ENTRIES PROVIDED:

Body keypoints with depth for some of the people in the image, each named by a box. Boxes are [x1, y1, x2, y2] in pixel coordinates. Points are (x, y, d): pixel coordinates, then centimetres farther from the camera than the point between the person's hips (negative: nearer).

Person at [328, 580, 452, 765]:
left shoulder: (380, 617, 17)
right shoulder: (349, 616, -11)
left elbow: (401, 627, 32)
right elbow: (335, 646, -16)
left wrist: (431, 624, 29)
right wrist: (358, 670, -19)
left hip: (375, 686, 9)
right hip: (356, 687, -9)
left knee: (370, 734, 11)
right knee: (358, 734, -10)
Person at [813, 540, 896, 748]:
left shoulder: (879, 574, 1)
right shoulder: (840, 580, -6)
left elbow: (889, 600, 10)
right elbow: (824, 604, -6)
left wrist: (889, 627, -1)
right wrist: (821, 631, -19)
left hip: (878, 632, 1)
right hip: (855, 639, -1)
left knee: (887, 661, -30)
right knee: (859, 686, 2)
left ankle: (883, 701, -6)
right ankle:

WORK ORDER: Arrange everything in the material above, from its first line down through the line containing "left shoulder: (879, 574, 1)", as a Markdown table with the columns Number and Record line, skipping blank lines. Include both of those end lines.

ANSWER SECTION:
| Number | Record line |
|---|---|
| 1 | Body keypoints with depth for some of the people in the image, each named by a box. Boxes are [x1, y1, x2, y2] in pixel coordinates. Points are (x, y, d): pixel coordinates, then centimetres farther from the camera than the point between the person's hips (negative: nearer). |
| 2 | Person at [328, 580, 452, 765]: |
| 3 | left shoulder: (380, 617, 17) |
| 4 | right shoulder: (349, 616, -11) |
| 5 | left elbow: (401, 627, 32) |
| 6 | right elbow: (335, 646, -16) |
| 7 | left wrist: (431, 624, 29) |
| 8 | right wrist: (358, 670, -19) |
| 9 | left hip: (375, 686, 9) |
| 10 | right hip: (356, 687, -9) |
| 11 | left knee: (370, 734, 11) |
| 12 | right knee: (358, 734, -10) |
| 13 | Person at [813, 540, 896, 748]: |
| 14 | left shoulder: (879, 574, 1) |